60. Permutation Sequence java solutions

The set [1,2,3,…,n] contains a total of n! unique permutations.

By listing and labeling all of the permutations in order,
We get the following sequence (ie, for n = 3):

1. "123"
2. "132"
3. "213"
4. "231"
5. "312"
6. "321"

 

Given n and k, return the kth permutation sequence.

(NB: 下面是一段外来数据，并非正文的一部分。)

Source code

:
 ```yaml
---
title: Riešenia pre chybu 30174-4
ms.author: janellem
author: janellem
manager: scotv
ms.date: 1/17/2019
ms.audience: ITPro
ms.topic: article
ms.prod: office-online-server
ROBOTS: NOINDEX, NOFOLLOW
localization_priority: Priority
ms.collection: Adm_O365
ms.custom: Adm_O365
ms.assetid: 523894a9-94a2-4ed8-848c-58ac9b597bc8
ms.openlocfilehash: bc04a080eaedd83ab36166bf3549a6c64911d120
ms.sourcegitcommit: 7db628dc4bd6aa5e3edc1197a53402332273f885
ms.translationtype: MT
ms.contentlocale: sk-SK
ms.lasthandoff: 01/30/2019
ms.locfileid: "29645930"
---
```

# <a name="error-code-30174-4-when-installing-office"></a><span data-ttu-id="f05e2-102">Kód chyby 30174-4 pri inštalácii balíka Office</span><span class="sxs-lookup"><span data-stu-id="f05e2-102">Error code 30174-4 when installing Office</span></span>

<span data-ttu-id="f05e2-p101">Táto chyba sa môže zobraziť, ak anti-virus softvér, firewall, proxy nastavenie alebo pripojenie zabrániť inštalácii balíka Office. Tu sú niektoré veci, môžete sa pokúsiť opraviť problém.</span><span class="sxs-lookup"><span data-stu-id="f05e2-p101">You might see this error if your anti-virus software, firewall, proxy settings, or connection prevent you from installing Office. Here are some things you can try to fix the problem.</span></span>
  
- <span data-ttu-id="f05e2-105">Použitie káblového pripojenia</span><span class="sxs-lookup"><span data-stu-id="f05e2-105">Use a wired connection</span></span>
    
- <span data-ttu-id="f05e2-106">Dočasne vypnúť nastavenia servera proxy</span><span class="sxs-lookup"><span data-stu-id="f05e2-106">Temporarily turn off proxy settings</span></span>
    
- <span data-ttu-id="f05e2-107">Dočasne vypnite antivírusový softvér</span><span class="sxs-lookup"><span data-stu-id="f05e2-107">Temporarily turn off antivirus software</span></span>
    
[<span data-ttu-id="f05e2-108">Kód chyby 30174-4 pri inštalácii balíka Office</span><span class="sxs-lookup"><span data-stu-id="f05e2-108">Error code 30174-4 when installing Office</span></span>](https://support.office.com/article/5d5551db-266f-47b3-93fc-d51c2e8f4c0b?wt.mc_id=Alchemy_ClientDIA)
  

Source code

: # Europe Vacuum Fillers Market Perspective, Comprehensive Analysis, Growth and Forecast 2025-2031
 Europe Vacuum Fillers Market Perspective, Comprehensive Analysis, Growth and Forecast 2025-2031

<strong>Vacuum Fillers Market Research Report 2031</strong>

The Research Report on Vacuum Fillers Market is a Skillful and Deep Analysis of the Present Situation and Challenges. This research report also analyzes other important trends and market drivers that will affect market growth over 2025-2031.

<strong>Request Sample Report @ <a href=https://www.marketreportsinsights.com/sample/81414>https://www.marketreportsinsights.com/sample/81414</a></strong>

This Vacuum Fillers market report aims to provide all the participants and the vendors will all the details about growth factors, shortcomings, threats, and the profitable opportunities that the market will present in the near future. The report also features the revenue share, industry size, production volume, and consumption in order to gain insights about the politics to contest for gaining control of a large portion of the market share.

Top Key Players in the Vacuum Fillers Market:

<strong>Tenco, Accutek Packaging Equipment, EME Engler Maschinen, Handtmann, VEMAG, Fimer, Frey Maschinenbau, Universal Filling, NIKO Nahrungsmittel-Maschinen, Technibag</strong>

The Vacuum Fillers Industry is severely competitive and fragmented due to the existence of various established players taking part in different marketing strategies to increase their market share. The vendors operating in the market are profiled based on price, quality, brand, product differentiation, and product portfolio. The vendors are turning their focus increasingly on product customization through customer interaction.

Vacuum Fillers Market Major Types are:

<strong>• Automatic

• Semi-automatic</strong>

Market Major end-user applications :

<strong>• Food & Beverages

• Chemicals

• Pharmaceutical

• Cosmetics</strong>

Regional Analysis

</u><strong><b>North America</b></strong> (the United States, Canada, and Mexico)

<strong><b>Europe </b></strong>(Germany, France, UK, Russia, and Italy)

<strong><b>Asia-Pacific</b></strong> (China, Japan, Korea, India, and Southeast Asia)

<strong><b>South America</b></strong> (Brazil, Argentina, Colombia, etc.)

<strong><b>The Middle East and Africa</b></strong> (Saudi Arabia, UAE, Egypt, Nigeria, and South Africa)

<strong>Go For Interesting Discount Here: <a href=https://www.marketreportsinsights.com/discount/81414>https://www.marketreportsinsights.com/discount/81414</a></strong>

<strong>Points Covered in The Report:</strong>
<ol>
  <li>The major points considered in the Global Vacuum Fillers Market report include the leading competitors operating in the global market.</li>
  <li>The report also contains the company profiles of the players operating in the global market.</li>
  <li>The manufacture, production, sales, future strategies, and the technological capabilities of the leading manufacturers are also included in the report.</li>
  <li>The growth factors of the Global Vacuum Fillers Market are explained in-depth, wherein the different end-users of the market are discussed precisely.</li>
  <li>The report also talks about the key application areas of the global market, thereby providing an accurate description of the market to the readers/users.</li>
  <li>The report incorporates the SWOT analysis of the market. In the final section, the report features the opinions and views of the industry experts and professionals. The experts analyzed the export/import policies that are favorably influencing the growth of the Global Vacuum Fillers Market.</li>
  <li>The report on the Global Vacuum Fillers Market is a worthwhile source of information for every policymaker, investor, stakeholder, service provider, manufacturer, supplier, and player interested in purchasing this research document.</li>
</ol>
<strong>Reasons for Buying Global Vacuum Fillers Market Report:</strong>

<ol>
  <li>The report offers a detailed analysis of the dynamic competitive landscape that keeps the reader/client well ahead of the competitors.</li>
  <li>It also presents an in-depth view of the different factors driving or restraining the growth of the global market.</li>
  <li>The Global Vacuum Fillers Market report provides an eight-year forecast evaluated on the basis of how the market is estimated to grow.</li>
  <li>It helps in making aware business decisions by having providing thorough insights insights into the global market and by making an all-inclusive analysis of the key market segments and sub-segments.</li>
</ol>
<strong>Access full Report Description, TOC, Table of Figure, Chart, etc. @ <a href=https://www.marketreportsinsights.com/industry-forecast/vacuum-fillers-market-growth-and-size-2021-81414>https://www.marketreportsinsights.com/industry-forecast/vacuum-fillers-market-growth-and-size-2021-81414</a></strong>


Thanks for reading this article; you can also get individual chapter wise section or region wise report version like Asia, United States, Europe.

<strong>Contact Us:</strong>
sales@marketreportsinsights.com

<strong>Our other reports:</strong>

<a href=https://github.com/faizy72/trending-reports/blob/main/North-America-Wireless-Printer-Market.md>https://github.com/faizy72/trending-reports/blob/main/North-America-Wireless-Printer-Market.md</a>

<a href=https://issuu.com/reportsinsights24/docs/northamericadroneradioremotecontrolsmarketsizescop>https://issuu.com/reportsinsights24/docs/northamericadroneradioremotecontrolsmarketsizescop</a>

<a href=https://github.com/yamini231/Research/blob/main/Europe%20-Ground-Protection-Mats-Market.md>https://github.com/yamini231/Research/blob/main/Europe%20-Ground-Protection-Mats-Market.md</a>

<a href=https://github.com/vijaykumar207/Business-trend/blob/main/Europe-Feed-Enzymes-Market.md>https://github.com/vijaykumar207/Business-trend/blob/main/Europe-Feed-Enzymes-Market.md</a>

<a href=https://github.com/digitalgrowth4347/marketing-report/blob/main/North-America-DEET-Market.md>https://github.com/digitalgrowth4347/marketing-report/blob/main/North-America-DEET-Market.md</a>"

Note: Given n will be between 1 and 9 inclusive.

 

public class Solution {
    public String getPermutation(int n, int k) {
        StringBuilder ans = new StringBuilder();
        StringBuilder tmp = new StringBuilder();
        for(int i = 1; i<=n; i++) tmp.append(i);
        int factor = calculate(n);
        int index = 0;
        for(int i = n; i>=1; i--){
            factor /= i;
            index = (k-1)/factor;
            ans.append(tmp.charAt(index));
            k -= index*factor;
            tmp.deleteCharAt(index);
        }
        return ans.toString();
    }
    
    public int calculate(int n){
        int sum = 1;
        for(;n>=1; n--){
            sum *= n;
        }
        return sum;
    }
}

n个数的permutation总共有n阶乘个，基于这个性质我们可以得到某一位对应的数字是哪一个。思路是这样的，比如当前长度是n，我们知道每个相同的起始元素对应(n-1)!个permutation，

也就是(n-1)!个permutation后会换一个起始元素。因此，只要当前的k进行(n-1)!取余，得到的数字就是当前剩余数组的index，如此就可以得到对应的元素。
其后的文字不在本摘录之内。